A California company has put Oahu’s Dillingham Ranch up for sale after positioning the 2,721-acre property for subdivision with homes in the face of heated community opposition.
An affiliate of Beverly Hills, Calif.-based real estate investment and development firm Kennedy Wilson Inc. retained brokerage firm CBRE to sell the North Shore property, CBRE announced Monday.
The move suggests that Kennedy Wilson will not
attempt to carry out its
$60-$80 million subdivision plan, and instead is using the plan as a means to earn a return on the property zoned for agriculture use.
Kennedy Wilson is asking $52 million for the property, which is double what it paid in 2006.
CBRE describes the offer as a “unique opportunity to acquire one of the finest ranches in Hawaii for investment, development, ranching or agricultural activities.”
The development plan calls for creating 70 house lots ranging from 2 to
77 acres under city zoning regulations that are supposed to ensure that such homes serve as accessories to farming.
Kennedy Wilson, which unsuccessfully tried to advance three subdivision plans since 2008, has said selling house lots is necessary to keep agriculture on the land viable, and the subdivision should expand agricultural use on the property. It also has said its plan would foreclose more intense development on the site.
Many North Shore residents believe an exclusive subdivision of million-dollar estates would be created with little commercial agriculture surviving on the more than 100-year-old ranch in Mokuleia if the plan is carried out. They also claim “farm dwelling” subdivisions inflate the price of farmland, which makes farming less viable and encourages similar projects.
“This is going to be the death knell to the North Shore,” Kristin Douglas said at a special North Shore Neighborhood Board meeting early last year attended by about 350 people who overwhelmingly criticized the plan.
The city Department of Planning and Permitting has provided a tentative subdivision endorsement that requires fulfilling certain conditions before a final approval can be given.

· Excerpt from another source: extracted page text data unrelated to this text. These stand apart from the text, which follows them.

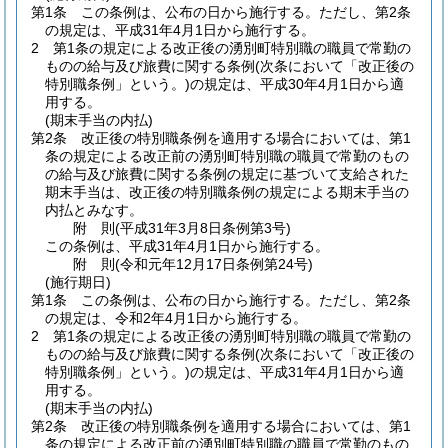
第1条
この条例は、公布の日から施行する。
ただし、第2条
の規定は、平成31年4月1日から施行する。
2
第1条の規定による改正後の湧別町特別職の職員で常勤の
ものの給与及び旅費に関する条例
(次条において「改正後の
特別職条例」という。)
の規定は、平成30年4月1日から適
用する。
(期末手当の内払)
第2条
改正後の特別職条例を適用する場合においては、第1
条の規定による改正前の湧別町特別職の職員で常勤のもの
の給与及び旅費に関する条例の規定に基づいて支給された
期末手当は、改正後の特別職条例の規定による期末手当の
内払とみなす。
附
則
(平成31年3月8日
条例第3号)
この条例は、平成31年4月1日から施行する。
附
則
(令和元年12月17日
条例第24号)
(施行期日)
第1条
この条例は、公布の日から施行する。
ただし、第2条
の規定は、令和2年4月1日から施行する。
2
第1条の規定による改正後の湧別町特別職の職員で常勤の
ものの給与及び旅費に関する条例
(次条において「改正後の
特別職条例」という。)
の規定は、平成31年4月1日から適
用する。
(期末手当の内払)
第2条
改正後の特別職条例を適用する場合においては、第1
条の規定による改正前の湧別町特別職の職員で常勤のもの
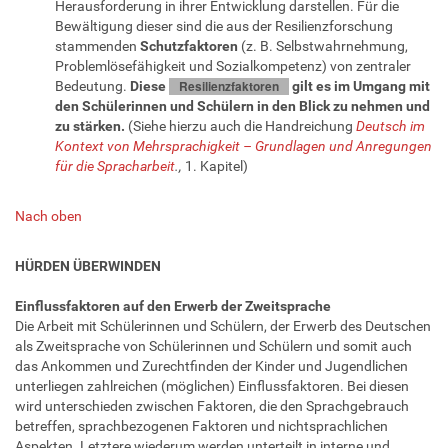
Herausforderung in ihrer Entwicklung darstellen. Für die
Glossar
Bewältigung dieser sind die aus der Resilienzforschung
stammenden
Schutzfaktoren
(z. B. Selbstwahrnehmung,
Problemlösefähigkeit und Sozialkompetenz) von zentraler
Resilienzfaktoren
Bedeutung.
Diese
gilt es im Umgang mit
den Schülerinnen und Schülern in den Blick zu nehmen und
zu stärken.
(Siehe hierzu auch die Handreichung
Deutsch im
Kontext von Mehrsprachigkeit – Grundlagen und Anregungen
für die Spracharbeit
.,
1. Kapitel)
Nach oben
HÜRDEN ÜBERWINDEN
Einflussfaktoren auf den Erwerb der Zweitsprache
Die Arbeit mit Schülerinnen und Schülern, der Erwerb des Deutschen
als Zweitsprache von Schülerinnen und Schülern und somit auch
das Ankommen und Zurechtfinden der Kinder und Jugendlichen
unterliegen zahlreichen (möglichen) Einflussfaktoren. Bei diesen
wird unterschieden zwischen Faktoren, die den Sprachgebrauch
betreffen, sprachbezogenen Faktoren und nichtsprachlichen
Aspekten. Letztere wiederum werden unterteilt in interne und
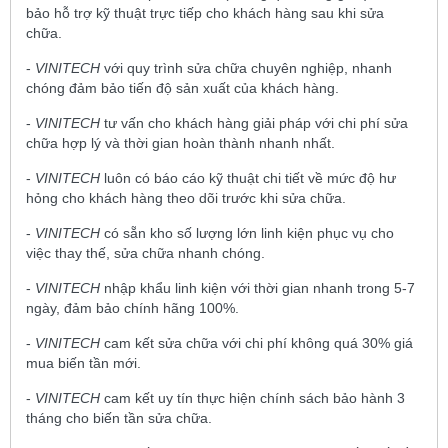
bảo hỗ trợ kỹ thuật trực tiếp cho khách hàng sau khi sửa
chữa.
-
VINITECH
với quy trình sửa chữa chuyên nghiệp, nhanh
chóng đảm bảo tiến độ sản xuất của khách hàng.
-
VINITECH
tư vấn cho khách hàng giải pháp với chi phí sửa
chữa hợp lý và thời gian hoàn thành nhanh nhất.
-
VINITECH
luôn có báo cáo kỹ thuật chi tiết về mức độ hư
hỏng cho khách hàng theo dõi trước khi sửa chữa.
-
VINITECH
có sẵn kho số lượng lớn linh kiện phục vụ cho
việc thay thế, sửa chữa nhanh chóng.
-
VINITECH
nhập khẩu linh kiện với thời gian nhanh trong 5-7
ngày, đảm bảo chính hãng 100%.
-
VINITECH
cam kết sửa chữa với chi phí không quá 30% giá
mua biến tần mới.
-
VINITECH
cam kết uy tín thực hiện chính sách bảo hành 3
tháng cho biến tần sửa chữa.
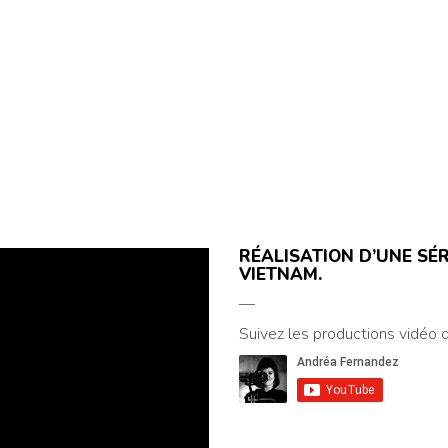
RÉALISATION D’UNE SÉ
VIETNAM.
—
Suivez les productions vidéo de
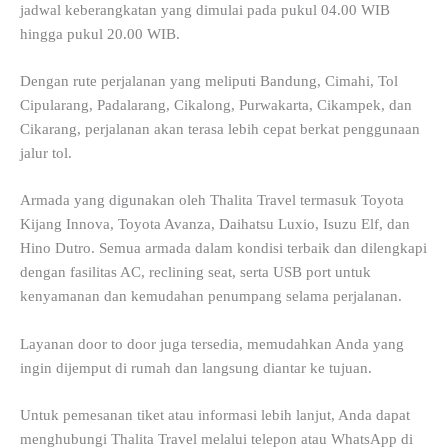
jadwal keberangkatan yang dimulai pada pukul 04.00 WIB
hingga pukul 20.00 WIB.
Dengan rute perjalanan yang meliputi Bandung, Cimahi, Tol
Cipularang, Padalarang, Cikalong, Purwakarta, Cikampek, dan
Cikarang, perjalanan akan terasa lebih cepat berkat penggunaan
jalur tol.
Armada yang digunakan oleh Thalita Travel termasuk Toyota
Kijang Innova, Toyota Avanza, Daihatsu Luxio, Isuzu Elf, dan
Hino Dutro. Semua armada dalam kondisi terbaik dan dilengkapi
dengan fasilitas AC, reclining seat, serta USB port untuk
kenyamanan dan kemudahan penumpang selama perjalanan.
Layanan door to door juga tersedia, memudahkan Anda yang
ingin dijemput di rumah dan langsung diantar ke tujuan.
Untuk pemesanan tiket atau informasi lebih lanjut, Anda dapat
menghubungi Thalita Travel melalui telepon atau WhatsApp di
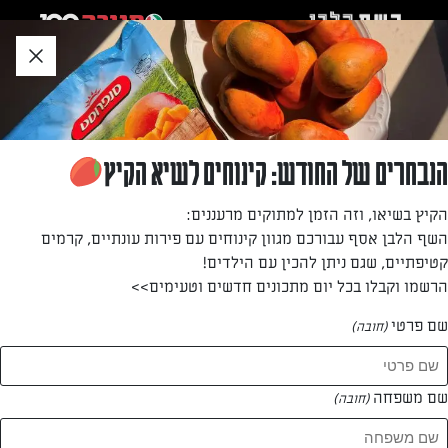
לג
אזור
וכן
חתון
»
»
דף הבית
...
קציצות תפוחי אדמה ובטטה עם בקר ופטריות
קציצות תפוחי אדמה ובטטה עם בקר ופטריות
הנבחרים של החודש: קינוחים לשיא הקיץ
קציצות תפוחי אדמה ובטטה עם בקר ופטריות, מנה ראשונה
הקיץ בשיאו, וזה הזמן למתוקים מרעננים:
כובשת ומרשימה.
השף הלבן אסף עבורכם מגוון קינוחים עם פירות עונתיים, קרמים
קטיפתיים, שגם ניתן להכין עם הילדים!
מאת: אולגה אלימלך
הרשמו וקבלו בכל יום מתכונים חדשים וטעימים>>
שם פרטי
(חובה)
שם משפחה
(חובה)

DPP cannot withhold such approval if a viable plan exists for agriculture associated with the lots. “Viable” isn’t well defined in regulations, but the state Department of Agriculture said Kennedy Wilson’s plan qualifies.
Under the plan, house lot buyers would receive a rebate of up to $20,000 and be required to plant fruit trees on 1 to 3 acres of their property within three years.
Also under the plan, existing cattle ranching, horse boarding facilities, a palm tree farm and a mango orchard would be leased to operators as a tenant of lot owners and receive initially discounted rent.
The property also includes a 19-acre oceanfront polo field, and a former ranch house converted for use as a lodge and site for weddings, retreats and other events.
Dillingham Ranch dates to 1897 when the founder of Oahu Railway &Land Co., Benjamin Franklin Dillingham, acquired the 10,000-acre Kawailoa Ranch. After pieces of that ranch were sold, Dillingham’s son, Walter, established Dillingham Ranch with the family home, horses, a polo field and pastures on land stretching from the mountaintops to the sea.
The Dillingham family sold the property to a Milwaukee insurance firm in 1979. Other owners since then included a firm based in Japan that unsuccessfully tried to develop a hotel and two golf courses on the property, and a mainland financial services firm that went bankrupt.